What does each day of the week require of you and your family? The best thing you can do to plan your homeschool week is to build systems around your routines. Each family has routines, or things that you do daily or weekly. Here’s a few examples of some routines you may have in your family:
- Daily schooling
- Music lessons
- Sporting activities
- Family fun outings
- Field trips
- Library visits
- Outdoor activities
- Movie night
- Church activities
- Service project
So, how can you group these activities together to best benefit you and your family? By grouping “like activities” together. If you have a routine of going to the grocery store each Monday, could you also build a quick trip to the library around that? Or, if you have a child that has music lesson each Thursday, could you plan to run errands afterwards?
Adding this approach to your homeschool will help you to stay organized. Here’s some examples of how this will look:
- Each Wednesday, your child has karate lessons. So on Wednesdays during homeschool, you’ll study health, fitness and nutrition. This will be something you study once a week.
- You decide only to school four days per week, leaving Friday’s open. Could Friday’s be your scheduled day for weekly field trips? Or errands and doctor visits? Maybe you could leave Friday night blocked out for a family movie about a genre in school you have been studying, giving your children something to look forward to.
- Pick two or three days a week you’ll learn an additional life skill: finances, typing, yoga, stress management, etc…
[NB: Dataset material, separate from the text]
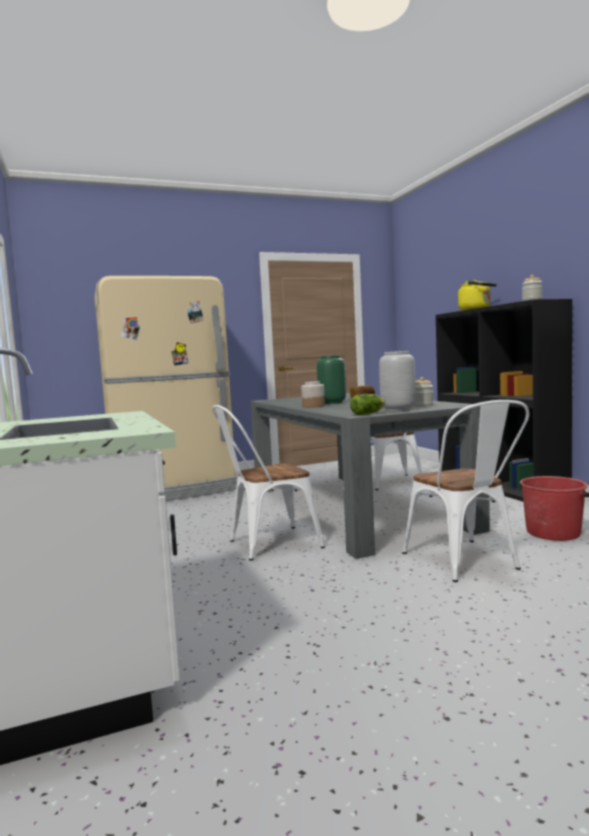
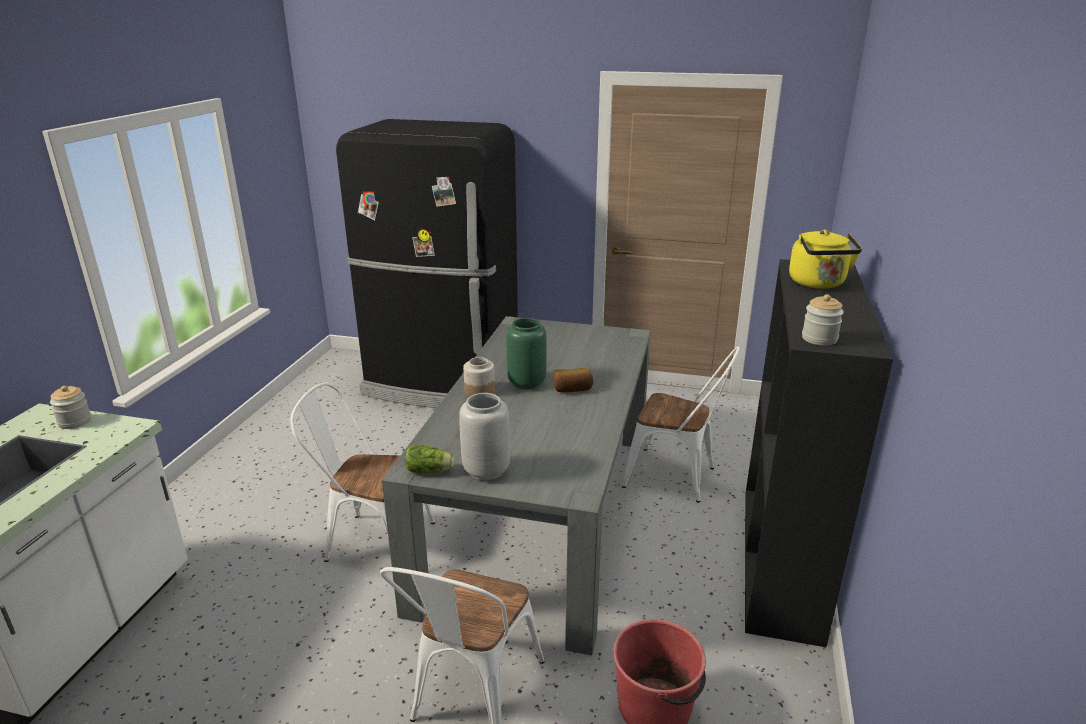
camera: 35 degrees right, 20 degrees up
(174, 490) = (442, 383): beige fridge -> black fridge
(422, 406) = (544, 466): jar -> jar (75, 422)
- List out all additional subjects, aside from the core subjects that you’d like your family to study. Then assign them each a day of the week. There’s no wrong way to do this. Maybe you’d like to study history twice a week, but science and art only once a week. Write this down on your weekly plan.
Your Homework
What’s a homeschool blog without a little homework?
- Write down the days of the week, and underneath each day, write the assigned topics of study you will learn about on that day.
- Write down a list of each child’s activities outside of the home, and then assign them to their day on your weekly list.
- How can you group “like activities” together?